• Page text
The offer -- agreed last month by the United States, Britain, Russia, China, Germany and France -- is a revised version of one rejected by Tehran two years ago.
Iran's refusal to suspend nuclear enrichment, which can provide fuel for power plants or material for weapons if refined much more, has drawn three rounds of U.N. sanctions since 2006. Tehran says it aims only to generate electricity.
EU diplomats have said the bloc is preparing an asset and funds freeze on Iran's biggest bank, state-owned Bank Melli, but that it first wants to see how Tehran responds to the new offer.
Iran is making windfall gains from record global oil prices and said in April its foreign exchange reserves stood at more than $80 billion.

• Dataset content

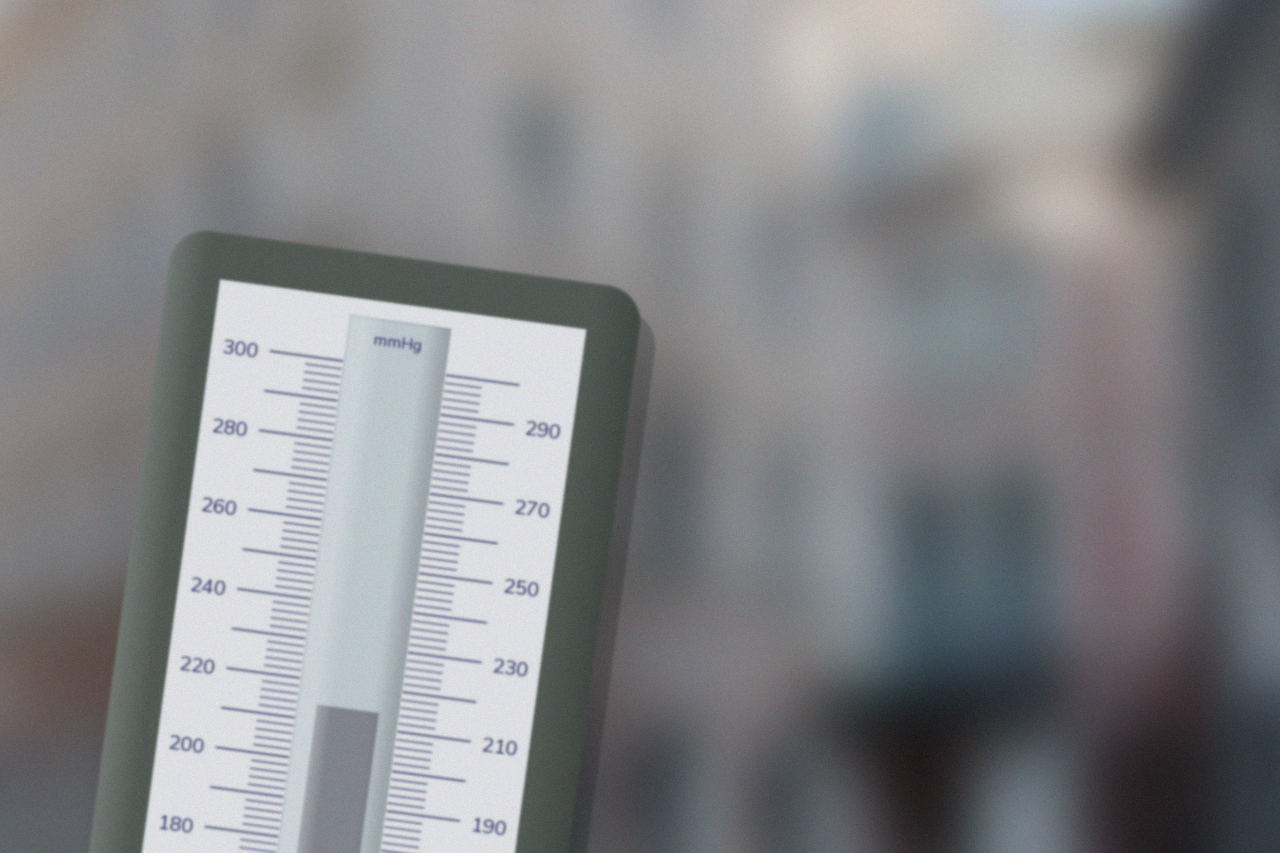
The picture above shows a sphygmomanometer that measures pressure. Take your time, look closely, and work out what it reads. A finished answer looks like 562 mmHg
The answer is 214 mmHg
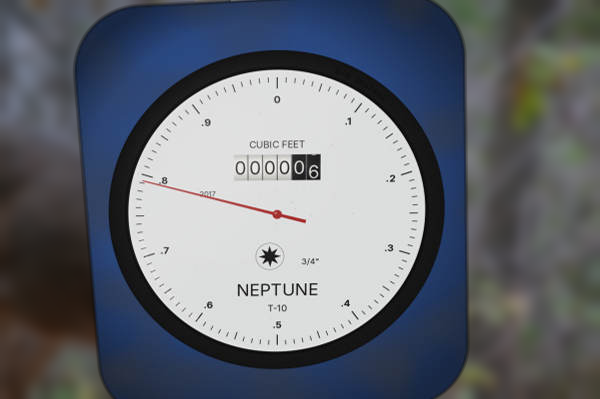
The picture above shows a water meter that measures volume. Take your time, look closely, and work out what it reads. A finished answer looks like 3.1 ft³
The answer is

• Requirement 1
Decide whether each statement agrees with the Iran nuclear excerpt, answering yes or no and quoting the exact words that decide it: (a) China was one of the countries that agreed to the offer. (b) Iran has drawn four rounds of U.N. sanctions since 2006. (c) The EU has already frozen the assets of Bank Melli.
• Requirement 2
Print the part of the Iran nuclear excerpt starting at "The offer -- agreed" and ending at "to generate electricity.".
• Requirement 3
Proceed with the Iran nuclear excerpt, writing on from its last sentence.
None of the lines is needed for this work.

• Output 1
(a) Yes: "agreed last month by the United States, Britain, Russia, China, Germany and France"
(b) No: "has drawn three rounds of U.N. sanctions since 2006"
(c) No: "the bloc is preparing an asset and funds freeze on Iran's biggest bank, state-owned Bank Melli, but that it first wants to see how Tehran responds to the new offer"

• Output 2
The offer -- agreed last month by the United States, Britain, Russia, China, Germany and France -- is a revised version of one rejected by Tehran two years ago.
Iran's refusal to suspend nuclear enrichment, which can provide fuel for power plants or material for weapons if refined much more, has drawn three rounds of U.N. sanctions since 2006. Tehran says it aims only to generate electricity.

• Output 3
Iran's foreign reserves figure has been climbing steadily. Some analysts say that, alongside rising oil revenues, Iran has been helped by its decision to shift away from the U.S. dollar into other currencies as the dollar has weakened.
Iran has made the shift as Washington has tried to isolate the Islamic state, including imposing sanctions on Iranian banks. That has pushed many Western banks to scrap dollar dealings with Iran or even end business completely.
Western countries suspect Iran is seeking the ability to make nuclear weapons. Tehran insists its secretive program is purely aimed at generating energy.